--- EXCERPT PROVIDED ---
══════════════════════════════
Firstly, there is evidence that many FC users have word-finding difficulties and related issues making object naming an especially difficult form of communication. As many FC users likely rely on facilitator cues to assist with difficult tasks, this condition could explain how a person could be truly communicating at some times, but being influenced by the facilitator during studies of this sort. Just because facilitator influence has been proven to occur in these studies does not rule out the presence of true communication during other tasks. At http://home.vicnet.net.au/~dealcc/Spaut3.htm they have an excellent demonstration of both word-finding problems and automatic completions. Marco, an autistic teenager, is typing while carrying his facilitator's hand. He has just been given a black shirt while his facilitator was not present. He has already stated it was a "T-SHIRT" (an equally laborious task) and is trying to say the color. The words in all capitals are what he typed.
"What color was it? "
BLUE
"Was it blue?
NO
"What color was it? "
BLUE
"Was it blue, Marco?"
NO
"What color was it? "
RED
"Was it red? "
NO
"What color was it? "
MAUVE
"Was it mauve? "
NO
"What color was it?"
BLACK
"Was it black?"
YES
This demonstrates both word-finding difficulties (very prominently) and automatic completions (once he types BL, it is hard to prevent from typing BLUE). There are ways to control for this difficulty. One is to use tests not requiring word finding, such as asking the person to FC "yes" or "no" in response to questions the facilitator doesn't know the answer to. Another is to check the person's answers, as demonstrated with Marco.
══════════════════════════════
--- EXERCISE REQUIREMENTS ---
1. In the passage on facilitated communication, what was Marco given while his facilitator was not present?
2. Please continue the passage on facilitated communication from its last sentence.
══════════════════════════════
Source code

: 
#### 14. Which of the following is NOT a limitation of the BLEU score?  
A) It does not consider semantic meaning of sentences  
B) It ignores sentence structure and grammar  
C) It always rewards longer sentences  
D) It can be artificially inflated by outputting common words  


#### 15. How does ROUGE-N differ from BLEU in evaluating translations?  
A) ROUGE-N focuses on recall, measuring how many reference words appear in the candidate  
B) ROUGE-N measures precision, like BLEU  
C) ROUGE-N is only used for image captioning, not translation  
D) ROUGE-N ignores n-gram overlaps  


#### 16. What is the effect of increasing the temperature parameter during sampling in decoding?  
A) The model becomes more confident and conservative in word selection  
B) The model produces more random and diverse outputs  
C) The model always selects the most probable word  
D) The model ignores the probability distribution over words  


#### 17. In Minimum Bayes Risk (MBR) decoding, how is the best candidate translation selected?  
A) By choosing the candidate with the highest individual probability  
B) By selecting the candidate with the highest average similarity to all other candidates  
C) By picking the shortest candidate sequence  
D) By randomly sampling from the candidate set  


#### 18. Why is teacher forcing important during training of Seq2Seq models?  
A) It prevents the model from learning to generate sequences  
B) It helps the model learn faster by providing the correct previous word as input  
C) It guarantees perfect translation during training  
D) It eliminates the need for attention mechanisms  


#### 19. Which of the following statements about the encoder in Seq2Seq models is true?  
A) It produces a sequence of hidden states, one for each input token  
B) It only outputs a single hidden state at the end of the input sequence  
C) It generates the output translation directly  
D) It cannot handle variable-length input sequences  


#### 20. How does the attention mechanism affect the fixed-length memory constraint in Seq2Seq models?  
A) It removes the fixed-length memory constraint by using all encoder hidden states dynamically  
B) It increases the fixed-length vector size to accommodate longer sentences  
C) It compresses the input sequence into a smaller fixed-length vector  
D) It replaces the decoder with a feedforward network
══════════════════════════════
--- EXERCISE RESPONSES ---
1. A black shirt.

2.
Secondly, some FC advocates have claimed that the presence of someone sceptical about FC makes true communication more difficult for many FC users. Although this sounds suspiciously convenient, non-FC using disabled people have described similar effects. The abovementioned Amanda Baggs wrote a long article, http://www.autistics.us/library/more-autistic.html , about ways in which an autistic person can appear to "regress" (quotations because she herself does not approve of that term) and described the following as one of the ways:
People Nearby
[Added 13 May, 2005]
Autistic people can be sensitive in various ways to the presence of people:
Becoming more able to do certain things when people are present.
Becoming less able to do certain things when people are present.
Becoming more able to do certain things when certain specific kinds of people are present.
Becoming less able to do certain things when certain specific kinds of people are present.
Changes in the amount or kind of people around can mean changes in abilities. There are some kinds of people where, immediately upon meeting them, I am incapable of using language. There are other kinds of people who seem to make language easier. This is true even if they are strangers.
One could test whether presence of people skeptical about FC can influence communication ability. For example, one could try a test whereby (unbeknownst to anyone) sessions are recorded in which FC users are asked questions the facilitator is unaware of the answer for, by either people who believe FC is an accurate communication technique or people who believe FC is a hoax, and see if there is a significant difference.